Field of the Invention
The present invention relates to a brake disc and, more particularly, to a brake disc manufacturing by combining different kinds of materials.
Description of Related Art
In general, a brake disc applied to vehicles includes a hub part connected to a drive shaft and a disc part contacting a friction material.
The disc part substantially generates frictional force and thus converts kinetic energy into thermal energy and thus requires high heat resistance and abrasion resistance and, for the present purpose, the disc part may be formed of cast iron.
However, cast iron is based on iron and thus has a high density and is heavy.
Therefore, to reduce the weight of the brake disc, weight reduction technology, in which a disc part directly generating friction is formed of cast iron and a hub part to connect the disc part to a drive shaft is formed of an aluminum alloy, has been developed.
However, since it is difficult to execute surface junction between cast iron and an aluminum alloy by welding, a method of structurally combining a disc part and a hub part formed of cast iron and the aluminum alloy with each other using protrusions and recesses has been used.
That is, a disc part formed of cast iron is manufactured to have a ring shape, a hub part is formed by injecting molten aluminum to surround connection parts protruding from the inner circumferential surface of the disc part and, thereby, the disc part and the hub part formed of different kinds of materials may be combined integrally with each other.
FIG. 1 and FIG. 2 illustrate a conventional structure of combining a disc part and a hub part with each other. As shown in FIG. 1 and FIG. 2, a disc part 10 and a hub part 20 are combined into one body to be rotatable by inserting connection parts 30 protruding from the inside circumferential surface of the disc part 10 into recesses 21 of the hub part 20.

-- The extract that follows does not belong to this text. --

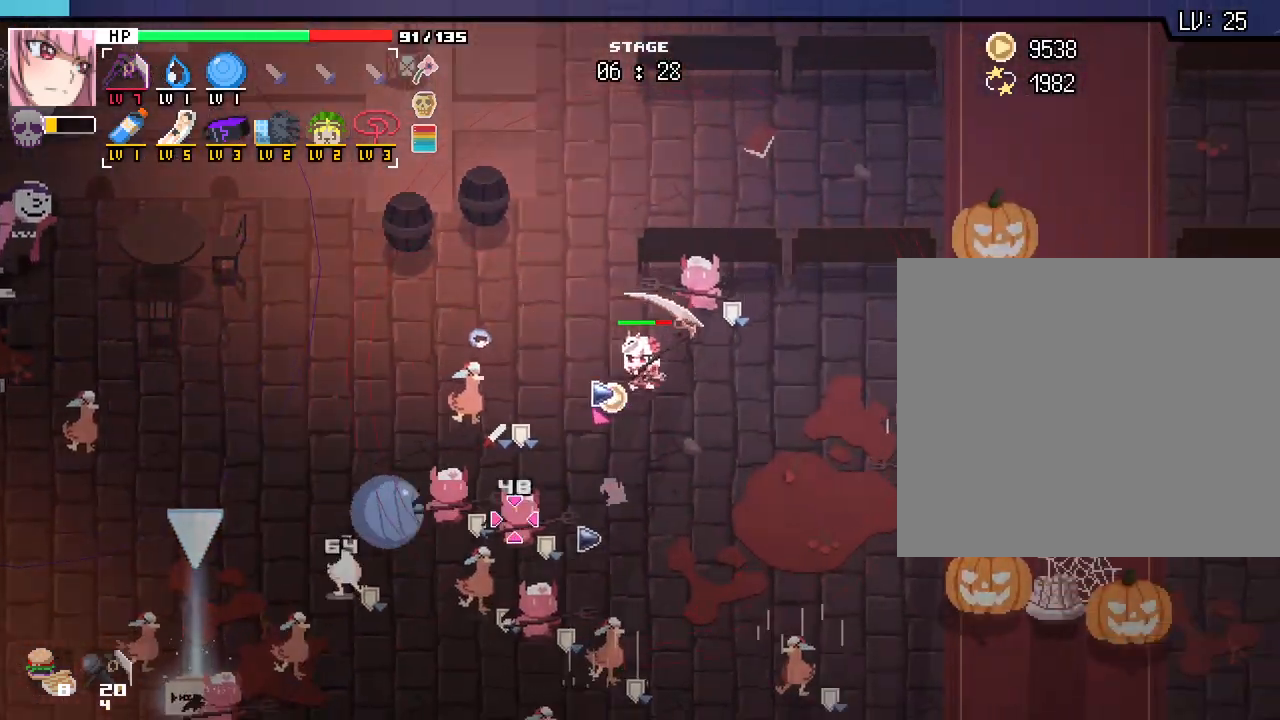
{"keys": ["d"], "mouse": [], "events": [[350, "s", "up"]]}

Here, the connection part 30 is divided into a curved section 31 extending from the inside circumferential surface of the disc part 10, a parallel section 32 extending from the end of the curved section 31, and an inclined section 33 extending from the end of the parallel section 32.
The curved section 31 and the inclined section 32 are configured wherein the widths thereof gradually decrease in a direction toward the hub part 20, and the parallel section 32 has a uniform width and thus contact the inside surface of the recess 21 of the hub part 20.
When the disc part 10 and the hub part 20 are connected through such a structure, combination between the disc part 10 and the hub part 20 may be stably maintained although thermal expansion and thermal stress occurs due to frictional heat during braking.
However, cast iron and an aluminum alloy have different coefficients of thermal expansion and, when heat generated from the disc part 10 is transmitted to the hub part 20 and thus the disc part 10 momentarily contracts and the hub part 20 expands, stick-slip occurs due to stress between the disc part 10 and the hub part 20, thus generating noise.
Since stick-slip is increased in proportion to exciting force determined by stress (N)×difference of coefficients of friction {static friction coefficient (μs)−dynamic friction coefficient (μk)} and thereby noise is increased, to reduce such noise, stress between the disc part and the hub part should be reduced.
The information disclosed in this Background of the Invention section is only for enhancement of understanding of the general background of the invention and should not be taken as an acknowledgement or any form of suggestion that this information forms the prior art already known to a person skilled in the art.